12ShadesOfRDFSyntax

🎉The paper was accepted at ESWC 2024 at the Special Track on Large Language Models for Knowledge Engineering

If you use the code or cite our work, please reference this one as follows :

@InProceedings{10.1007/978-3-031-78952-6_8,
author="Ringwald, C{\'e}lian
and Gandon, Fabien
and Faron, Catherine
and Michel, Franck
and Akl, Hanna Abi",
editor="Mero{\~{n}}o Pe{\~{n}}uela, Albert
and Corcho, Oscar
and Groth, Paul
and Simperl, Elena
and Tamma, Valentina
and Nuzzolese, Andrea Giovanni
and Poveda-Villal{\'o}n, Maria
and Sabou, Marta
and Presutti, Valentina
and Celino, Irene
and Revenko, Artem
and Raad, Joe
and Sartini, Bruno
and Lisena, Pasquale",
title="12 Shades of RDF: Impact of Syntaxes on Data Extraction with Language Models",
booktitle="The Semantic Web: ESWC 2024 Satellite Events",
year="2025",
publisher="Springer Nature Switzerland",
address="Cham",
pages="81--91",
abstract="The fine-tuning of generative pre-trained language models (PLMs) on a new task can be impacted by the choice made for representing the inputs and outputs.

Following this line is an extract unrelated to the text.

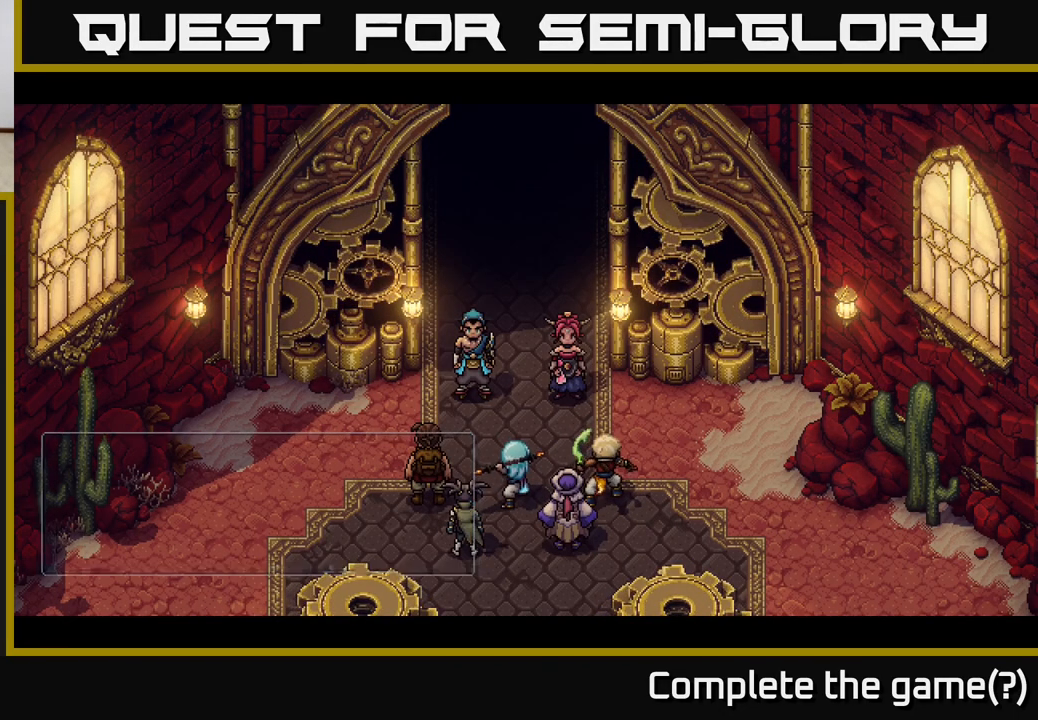
{"buttons": [], "left_stick": "center", "right_stick": "center", "events": []}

This article focuses on the linearization process used to structure and represent, as output, facts extracted from text. On a restricted relation extraction (RE) task, we challenged T5 and BART by fine-tuning them on 12 linearizations, including RDF standard syntaxes and variations thereof. Our benchmark covers: the validity of the produced triples, the performance of the model, the training behaviours and the resources needed. We show these PLMs can learn some syntaxes more easily than others, and we identify a promising ``Turtle Light'' syntax supporting the quick and robust learning of the RE task.",
isbn="978-3-031-78952-6"
}

This material is based on a fork of REBEL

All the finetuned model, results and training details are available here : https://wandb.ai/celian-ringwald/12ShadesOfRDF

Methodological framework

We work on a DBpedia Dump, we load into a local CORESE triple store, we then extract only datatypes triples of dbo:Person in JSON.
Code of steps (1.1.) (1.2.), (2.1.), (2.2.) and (3) can be found in 1_buildD_fromShape.py
K-fold validation is based on https://github.com/SkafteNicki/pl_crossvalidate/tree/master
As usual in a Pytorch lightning project our configuration is divided into data/train/model directory
- BART : training config - model config
- T5 : training config - model config
- Each configuration related to syntaxes can be found at https://github.com/datalogism/12ShadesOfRDFSyntax/tree/main/conf/data
Specific parser and triples utils: https://github.com/datalogism/12ShadesOfRDFSyntax/blob/main/src/triples_fct.py
Metrics computation implementation: https://github.com/datalogism/12ShadesOfRDFSyntax/blob/main/src/score_fct.py, https://github.com/datalogism/12ShadesOfRDFSyntax/blob/main/src/score.py

[EDIT]: After review we better formalise our training behaviors metrics for more details check this page

SHACL Shape used

@prefix rdf: <http://www.w3.org/1999/02/22-rdf-syntax-ns#> .
@prefix rdfs: <http://www.w3.org/2000/01/rdf-schema#> .
@prefix schema: <http://schema.org/> .
@prefix sh: <http://www.w3.org/ns/shacl#> .
@prefix xsd: <http://www.w3.org/2001/XMLSchema#> .
@prefix dbo: <http://dbpedia.org/ontology/> .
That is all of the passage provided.